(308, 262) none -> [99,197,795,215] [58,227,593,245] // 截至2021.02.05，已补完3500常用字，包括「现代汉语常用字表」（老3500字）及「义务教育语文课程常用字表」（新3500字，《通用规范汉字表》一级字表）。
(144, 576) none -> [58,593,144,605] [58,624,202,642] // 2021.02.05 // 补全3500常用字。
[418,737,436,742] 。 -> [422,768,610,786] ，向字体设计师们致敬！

★ ★ ★ ★

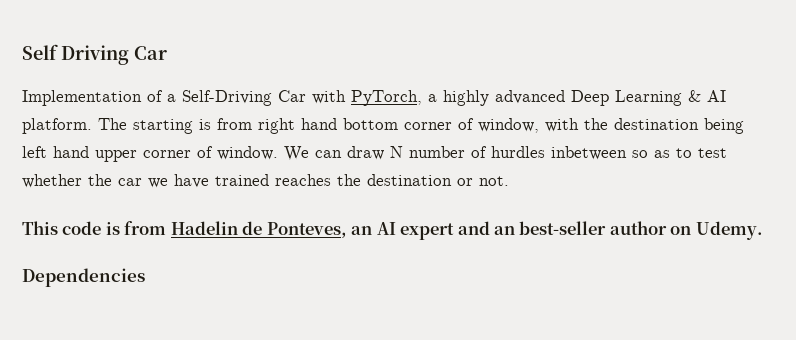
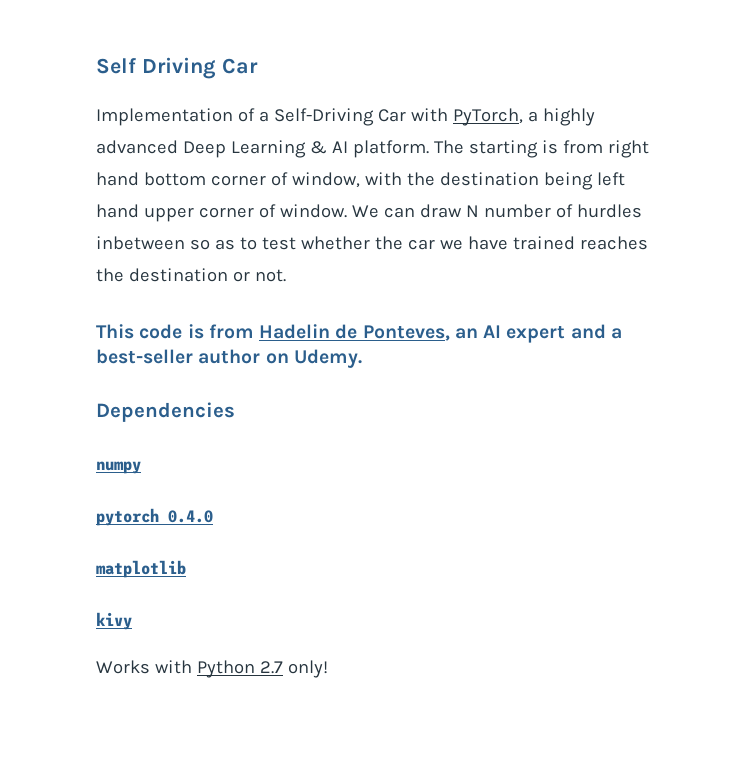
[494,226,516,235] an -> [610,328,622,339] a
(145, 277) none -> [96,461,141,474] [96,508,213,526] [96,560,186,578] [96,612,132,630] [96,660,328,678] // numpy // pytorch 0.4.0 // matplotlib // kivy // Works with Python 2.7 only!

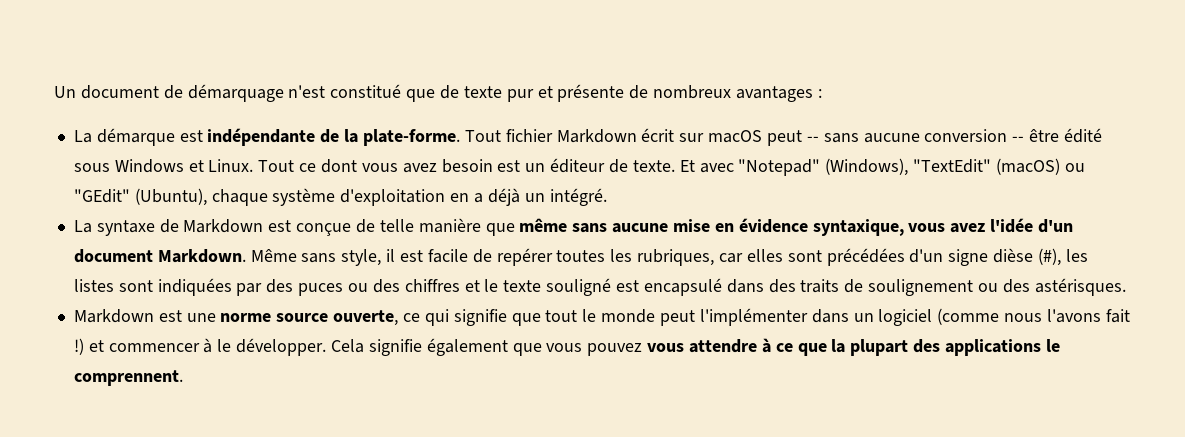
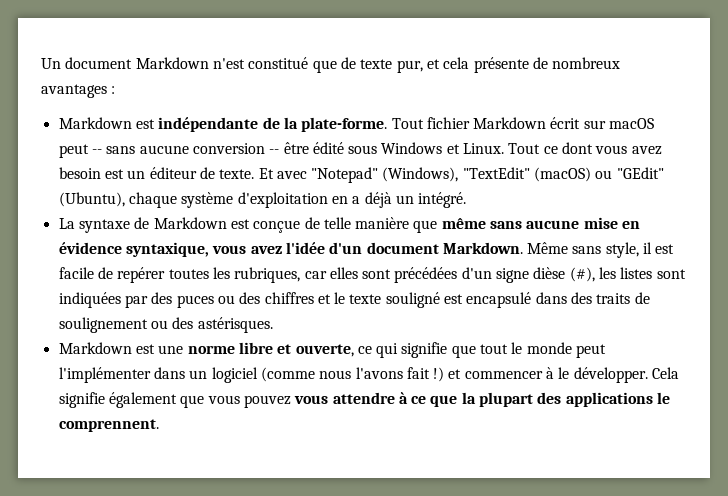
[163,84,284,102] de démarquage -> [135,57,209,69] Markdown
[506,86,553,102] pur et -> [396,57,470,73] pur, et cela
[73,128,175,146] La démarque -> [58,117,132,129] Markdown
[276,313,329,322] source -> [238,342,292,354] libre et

★ ★ ★ ★

ABOUT THIS EXERCISE:
Return only the part of the records above that opens with the line containing "[73,128,175,146] La démarque" and closes with the line containing "[276,313,329,322] source ->", ends included.

ANSWER BELOW:
[73,128,175,146] La démarque -> [58,117,132,129] Markdown
[276,313,329,322] source -> [238,342,292,354] libre et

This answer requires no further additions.